> **Passage provided**:
§

After infrastructure provisioning is complete, Ansible takes over to configure the Kubernetes cluster. It downloads the inventory file artifact created by Terraform and uses it to configure both master and worker nodes.

Ansible installs Kubernetes components on each node, initializes the cluster on the master node, and joins worker nodes to it. Once completed, it transfers the kubeconfig file from the master node and uploads it as an artifact.

Ansible:
    needs: Terraform-start
    name: Ansible Bootstrap a Kubernetes cluster
    runs-on: ubuntu-latest
    defaults:
      run:
        shell: bash
        working-directory: ./Ansible

    steps:
      - name: Checkout repository
        uses: actions/checkout@v4

      - name: Set up SSH
        run: |
          echo "${{ secrets.SSH_KEY_EC2 }}" > private_key.pem
          chmod 600 private_key.pem

      - name: Download inventory
        uses: actions/download-artifact@v4.1.8
        with:
          name: terraform_inventory_output 
          path: ./Ansible/inventory   

      - name: Install Ansible
        shell: bash
        run: |
          sudo apt update -y
          sudo apt install -y ansible

      - name: Run Ansible Playbook
        env:
          ANSIBLE_HOST_KEY_CHECKING: False
        run: |
          ansible-playbook -i inventory/inventory.ini playbooks/playbook.yml --private-key private_key.pem
      
      - name: Copy kubeconfig to the github workspace
        run: |
          mkdir config
          cp /tmp/kubeconfig config/kubeconfig

      - name: Upload kubeconfig file 
        uses: actions/upload-artifact@v4
        with:
          name: kubeconfig
          path: ./Ansible/config/kubeconfig

Next, a few kubectl commands are executed in a new job to ensure that everything is running smoothly using the provided kubeconfig file. This includes checking API server health, node readiness, system pod status, and component status.

§

> **Extracted material**:
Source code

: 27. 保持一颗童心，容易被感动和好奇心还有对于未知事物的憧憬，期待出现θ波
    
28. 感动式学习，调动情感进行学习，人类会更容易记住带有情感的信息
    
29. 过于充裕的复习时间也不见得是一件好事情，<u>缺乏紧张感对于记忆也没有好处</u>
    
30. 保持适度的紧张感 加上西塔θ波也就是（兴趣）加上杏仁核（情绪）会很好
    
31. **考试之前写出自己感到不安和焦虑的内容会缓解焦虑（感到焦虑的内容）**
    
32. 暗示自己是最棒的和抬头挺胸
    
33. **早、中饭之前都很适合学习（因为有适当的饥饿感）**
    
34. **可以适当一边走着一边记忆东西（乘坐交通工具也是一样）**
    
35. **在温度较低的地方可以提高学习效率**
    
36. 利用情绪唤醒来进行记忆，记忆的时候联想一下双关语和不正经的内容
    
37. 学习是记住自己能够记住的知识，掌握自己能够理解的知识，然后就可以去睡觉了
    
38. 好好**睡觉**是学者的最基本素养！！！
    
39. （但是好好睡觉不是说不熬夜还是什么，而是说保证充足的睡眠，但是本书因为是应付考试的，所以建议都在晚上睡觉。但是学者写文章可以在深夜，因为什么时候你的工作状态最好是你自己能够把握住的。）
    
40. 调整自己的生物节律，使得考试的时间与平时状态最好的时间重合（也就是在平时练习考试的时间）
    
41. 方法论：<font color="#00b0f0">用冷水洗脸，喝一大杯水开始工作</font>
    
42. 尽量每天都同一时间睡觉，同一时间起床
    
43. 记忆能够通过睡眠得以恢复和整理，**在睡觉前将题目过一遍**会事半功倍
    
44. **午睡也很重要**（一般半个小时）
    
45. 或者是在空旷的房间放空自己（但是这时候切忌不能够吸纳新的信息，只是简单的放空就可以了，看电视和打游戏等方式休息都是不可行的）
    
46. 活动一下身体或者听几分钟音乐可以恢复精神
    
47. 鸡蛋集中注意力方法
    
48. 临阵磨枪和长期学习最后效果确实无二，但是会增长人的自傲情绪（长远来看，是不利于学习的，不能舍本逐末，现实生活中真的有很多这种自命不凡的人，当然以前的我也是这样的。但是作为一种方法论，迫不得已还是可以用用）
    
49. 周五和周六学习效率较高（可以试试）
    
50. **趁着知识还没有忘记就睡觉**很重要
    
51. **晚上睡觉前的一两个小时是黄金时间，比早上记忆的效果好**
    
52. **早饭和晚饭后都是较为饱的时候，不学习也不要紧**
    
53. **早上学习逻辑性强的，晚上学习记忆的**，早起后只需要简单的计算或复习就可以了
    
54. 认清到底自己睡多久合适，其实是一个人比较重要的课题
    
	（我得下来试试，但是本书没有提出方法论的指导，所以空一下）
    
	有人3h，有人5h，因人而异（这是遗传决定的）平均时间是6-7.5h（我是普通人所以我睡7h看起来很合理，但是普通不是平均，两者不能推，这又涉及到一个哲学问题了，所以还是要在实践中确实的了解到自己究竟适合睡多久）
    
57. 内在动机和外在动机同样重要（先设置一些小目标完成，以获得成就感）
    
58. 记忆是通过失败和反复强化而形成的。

§

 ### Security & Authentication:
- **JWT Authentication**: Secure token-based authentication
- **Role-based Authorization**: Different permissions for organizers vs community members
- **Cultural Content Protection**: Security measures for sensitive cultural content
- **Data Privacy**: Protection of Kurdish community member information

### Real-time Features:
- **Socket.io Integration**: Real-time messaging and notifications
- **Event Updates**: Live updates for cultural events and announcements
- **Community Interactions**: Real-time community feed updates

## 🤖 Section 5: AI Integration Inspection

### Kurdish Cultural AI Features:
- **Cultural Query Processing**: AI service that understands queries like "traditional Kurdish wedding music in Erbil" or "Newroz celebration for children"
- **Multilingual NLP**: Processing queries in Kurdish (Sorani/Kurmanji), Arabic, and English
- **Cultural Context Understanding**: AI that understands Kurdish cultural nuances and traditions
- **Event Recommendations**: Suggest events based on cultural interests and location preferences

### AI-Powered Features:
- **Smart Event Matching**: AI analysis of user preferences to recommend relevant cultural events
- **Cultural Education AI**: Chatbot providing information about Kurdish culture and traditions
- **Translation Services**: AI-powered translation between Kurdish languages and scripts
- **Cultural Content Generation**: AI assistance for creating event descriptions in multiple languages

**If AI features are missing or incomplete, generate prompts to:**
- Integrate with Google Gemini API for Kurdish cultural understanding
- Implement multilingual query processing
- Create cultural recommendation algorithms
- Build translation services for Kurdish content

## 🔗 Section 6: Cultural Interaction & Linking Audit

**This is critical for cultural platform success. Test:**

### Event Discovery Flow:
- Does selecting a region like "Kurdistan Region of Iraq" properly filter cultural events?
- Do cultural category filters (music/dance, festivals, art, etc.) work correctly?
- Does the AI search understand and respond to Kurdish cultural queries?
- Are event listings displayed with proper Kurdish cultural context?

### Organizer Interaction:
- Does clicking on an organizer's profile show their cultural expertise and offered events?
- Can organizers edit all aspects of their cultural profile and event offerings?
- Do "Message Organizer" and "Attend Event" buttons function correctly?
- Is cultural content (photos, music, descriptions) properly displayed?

§

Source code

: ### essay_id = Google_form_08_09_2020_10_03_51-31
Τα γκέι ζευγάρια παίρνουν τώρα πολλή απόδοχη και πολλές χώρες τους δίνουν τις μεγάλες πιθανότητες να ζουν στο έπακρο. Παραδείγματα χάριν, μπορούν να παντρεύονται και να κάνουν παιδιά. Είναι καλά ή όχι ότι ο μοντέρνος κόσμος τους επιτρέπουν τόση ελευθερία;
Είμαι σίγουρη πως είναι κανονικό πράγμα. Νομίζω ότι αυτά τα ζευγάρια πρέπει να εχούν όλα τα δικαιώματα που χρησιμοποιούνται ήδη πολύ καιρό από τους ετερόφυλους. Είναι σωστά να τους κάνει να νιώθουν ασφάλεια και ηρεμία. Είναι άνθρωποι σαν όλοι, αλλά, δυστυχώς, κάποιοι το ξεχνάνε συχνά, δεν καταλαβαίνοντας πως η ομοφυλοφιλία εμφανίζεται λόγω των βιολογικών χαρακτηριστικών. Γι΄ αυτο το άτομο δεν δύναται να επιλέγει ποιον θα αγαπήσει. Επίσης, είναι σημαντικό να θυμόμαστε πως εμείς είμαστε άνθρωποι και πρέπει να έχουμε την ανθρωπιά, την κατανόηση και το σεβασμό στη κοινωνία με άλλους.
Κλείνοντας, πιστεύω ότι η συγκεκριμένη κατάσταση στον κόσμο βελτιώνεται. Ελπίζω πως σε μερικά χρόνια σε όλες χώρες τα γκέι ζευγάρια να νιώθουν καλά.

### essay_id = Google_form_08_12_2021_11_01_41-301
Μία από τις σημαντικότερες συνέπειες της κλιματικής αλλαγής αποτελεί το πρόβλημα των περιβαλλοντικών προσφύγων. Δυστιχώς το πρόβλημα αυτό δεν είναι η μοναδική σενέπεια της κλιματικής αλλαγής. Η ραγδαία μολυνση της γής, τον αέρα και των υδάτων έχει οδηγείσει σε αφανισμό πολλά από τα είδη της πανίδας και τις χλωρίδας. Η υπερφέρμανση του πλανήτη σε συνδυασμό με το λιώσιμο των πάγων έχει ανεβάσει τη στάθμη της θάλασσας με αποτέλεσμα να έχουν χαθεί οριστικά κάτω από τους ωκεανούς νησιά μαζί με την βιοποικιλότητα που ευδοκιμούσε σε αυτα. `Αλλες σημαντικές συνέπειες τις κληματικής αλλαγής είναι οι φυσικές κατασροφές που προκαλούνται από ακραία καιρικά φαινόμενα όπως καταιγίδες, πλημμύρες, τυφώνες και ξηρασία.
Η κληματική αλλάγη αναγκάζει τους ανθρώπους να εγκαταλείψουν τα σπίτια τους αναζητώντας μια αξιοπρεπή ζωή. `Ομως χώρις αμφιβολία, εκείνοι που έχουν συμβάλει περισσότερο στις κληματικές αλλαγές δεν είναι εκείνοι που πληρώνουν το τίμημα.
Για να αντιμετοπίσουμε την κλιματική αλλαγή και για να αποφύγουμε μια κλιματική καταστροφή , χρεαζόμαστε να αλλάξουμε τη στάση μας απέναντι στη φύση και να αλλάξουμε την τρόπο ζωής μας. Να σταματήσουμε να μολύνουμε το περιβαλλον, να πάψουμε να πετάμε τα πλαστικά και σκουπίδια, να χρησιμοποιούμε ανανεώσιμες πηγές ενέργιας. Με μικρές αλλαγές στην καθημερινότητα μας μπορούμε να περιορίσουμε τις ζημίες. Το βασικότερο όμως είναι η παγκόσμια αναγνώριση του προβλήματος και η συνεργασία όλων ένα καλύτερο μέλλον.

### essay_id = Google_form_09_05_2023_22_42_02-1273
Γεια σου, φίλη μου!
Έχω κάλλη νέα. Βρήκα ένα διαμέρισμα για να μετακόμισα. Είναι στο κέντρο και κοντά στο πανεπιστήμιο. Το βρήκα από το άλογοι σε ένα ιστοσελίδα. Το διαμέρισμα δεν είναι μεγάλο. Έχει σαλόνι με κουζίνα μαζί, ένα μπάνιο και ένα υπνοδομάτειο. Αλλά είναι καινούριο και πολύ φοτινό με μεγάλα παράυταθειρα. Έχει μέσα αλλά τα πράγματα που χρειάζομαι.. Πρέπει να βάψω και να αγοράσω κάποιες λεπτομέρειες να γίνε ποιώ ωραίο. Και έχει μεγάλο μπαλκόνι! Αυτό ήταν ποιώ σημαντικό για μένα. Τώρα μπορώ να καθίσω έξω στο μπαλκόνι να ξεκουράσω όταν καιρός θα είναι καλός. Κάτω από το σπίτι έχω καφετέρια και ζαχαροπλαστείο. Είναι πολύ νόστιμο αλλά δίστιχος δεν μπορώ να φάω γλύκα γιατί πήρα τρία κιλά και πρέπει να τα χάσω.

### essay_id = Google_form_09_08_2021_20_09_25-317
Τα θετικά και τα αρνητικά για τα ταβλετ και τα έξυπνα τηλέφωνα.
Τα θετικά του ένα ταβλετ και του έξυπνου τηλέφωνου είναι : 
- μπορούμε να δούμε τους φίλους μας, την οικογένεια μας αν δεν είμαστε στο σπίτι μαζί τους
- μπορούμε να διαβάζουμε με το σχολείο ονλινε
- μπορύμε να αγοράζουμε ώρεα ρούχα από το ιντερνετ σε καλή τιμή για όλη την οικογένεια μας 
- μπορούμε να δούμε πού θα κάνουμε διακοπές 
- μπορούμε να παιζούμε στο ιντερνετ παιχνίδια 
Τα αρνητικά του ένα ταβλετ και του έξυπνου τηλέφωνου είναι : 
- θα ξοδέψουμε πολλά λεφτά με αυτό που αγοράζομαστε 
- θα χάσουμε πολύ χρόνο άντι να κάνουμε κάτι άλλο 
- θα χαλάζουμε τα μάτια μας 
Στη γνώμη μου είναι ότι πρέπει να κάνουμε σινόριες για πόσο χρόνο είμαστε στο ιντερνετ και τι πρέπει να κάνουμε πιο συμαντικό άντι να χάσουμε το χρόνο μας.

§

In the passage on configuring a Kubernetes cluster with Ansible, please retype everything from "After infrastructure provisioning" down to "and worker nodes.".

> **Answer to this exercise**:
After infrastructure provisioning is complete, Ansible takes over to configure the Kubernetes cluster. It downloads the inventory file artifact created by Terraform and uses it to configure both master and worker nodes.